Les obèses ont la parole

Pour la 1ère fois en Europe, parole est donnée, à une large échelle, aux personnes adultes (18 ans et plus) en surpoids ou obèses, à l’occasion des Journées européennes de l’obésité des 8 et 9 juin 2012. Le CHU de Nancy, l’Université de Lorraine, le CHU et l’Université de Liège lancent une grande enquête interrégionale sur le vécu du surpoids et de l’obésité. Les personnes concernées peuvent s’exprimer, via un questionnaire en ligne anonyme et gratuit sur la manière dont elles vivent «avec leurs kilos en trop», leurs représentations, leurs valeurs, leurs besoins et leurs attentes.

Si les mécanismes biologiques de l’obésité sont de mieux en mieux cernés (prédisposition biologique génétique ou épigénétique et forte influence de l’environnement), on ne sait pas bien comment les personnes vivent et ressentent ce qui peut, dans certains cas, s’apparenter à une maladie. L’enquête a donc pour spécificité – et c’est son originalité – de replacer la personne au centre du questionnement : ce n’est pas la « maladie » qui intéresse les enquêteurs mais la « personne ».

L’étude mise en place successivement en Wallonie, en Lorraine et au Luxembourg, sera étendue ensuite dans les 3 pays jusqu’à fin septembre 2012.
Objectif : récolter au moins 8000 réponses.
Accessible depuis quelques jours, le site www.monavisadupoids.eu a déjà permis à 2000 personnes de compléter le questionnaire – 10 minutes environ suffisent pour y répondre.

L’analyse des résultats aboutira en janvier 2013 à des recommandations adressées aux acteurs publics en matière de prévention, de prise en charge et de lutte contre la stigmatisation de la personne obèse.

Considérés comme un problème majeur de santé publique, le surpoids et l’obésité touchent une personne sur deux dans les pays occidentaux, le nombre de cas ayant doublé en 30 ans….

Conseil pour les concours

Comment utiliser cet article en vue d’un concours sanitaire ?

D’une part une approche nouvelle qui consiste à recenser le vécu des personnes obèses et analyser les formes de discriminations dont elles se sentent victimes.

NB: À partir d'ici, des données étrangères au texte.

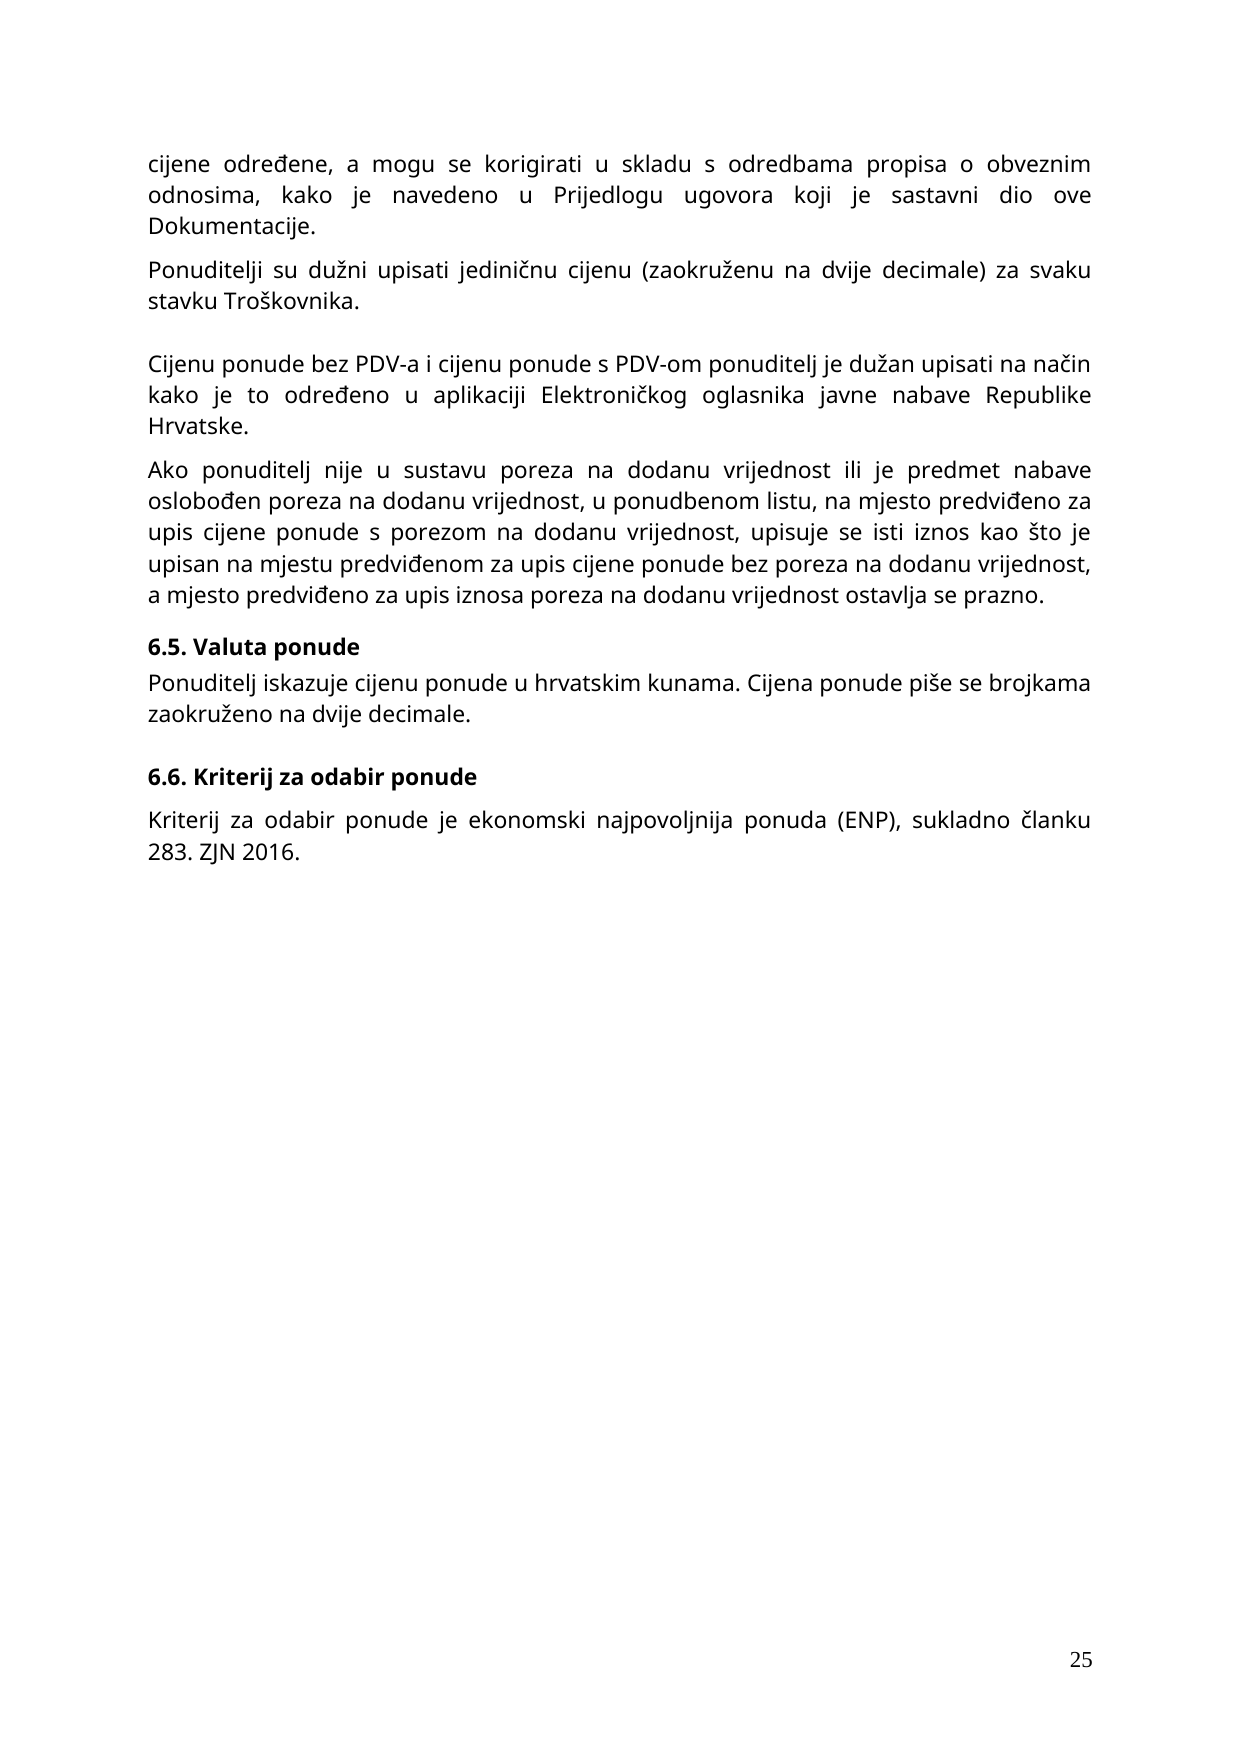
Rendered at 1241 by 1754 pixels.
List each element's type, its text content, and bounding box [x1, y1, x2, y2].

text Kriterij za odabir ponude je ekonomski najpovoljnija ponuda (ENP), sukladno članku 283. ZJN 2016. [148, 804, 1093, 867]
subtitle 6.6. Kriterij za odabir ponude [148, 761, 1093, 792]
text Ako ponuditelj nije u sustavu poreza na dodanu vrijednost ili je predmet nabave oslobođen poreza na dodanu vrijednost, u ponudbenom listu, na mjesto predviđeno za upis cijene ponude s porezom na dodanu vrijednost, upisuje se isti iznos kao što je upisan na mjestu predviđenom za upis cijene ponude bez poreza na dodanu vrijednost, a mjesto predviđeno za upis iznosa poreza na dodanu vrijednost ostavlja se prazno. [148, 454, 1093, 610]
text Cijenu ponude bez PDV-a i cijenu ponude s PDV-om ponuditelj je dužan upisati na način kako je to određeno u aplikaciji Elektroničkog oglasnika javne nabave Republike Hrvatske. [148, 348, 1093, 441]
text Ponuditelji su dužni upisati jediničnu cijenu (zaokruženu na dvije decimale) za svaku stavku Troškovnika. [148, 254, 1093, 316]
text Ponuditelj iskazuje cijenu ponude u hrvatskim kunama. Cijena ponude piše se brojkama zaokruženo na dvije decimale. [148, 667, 1093, 729]
subtitle 6.5. Valuta ponude [148, 631, 1093, 662]
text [148, 148, 1093, 241]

D’autre part on peut imaginer que ce questionnaire peut être renseigné de manière anonyme, en effet il n’est pas toujours facile de parler ouvertement de son poids et de l’image qu’il renvoie, ce qui  permettra de mettre en place des actions pour lutter contre la stigmatisation et élargir les mesures de santé publique pour les rendre de plus en plus adaptées aux différentes populations.

Il peut servir d’élément d’introduction ou de conclusion, il montre une connaissance actualisée du sujet.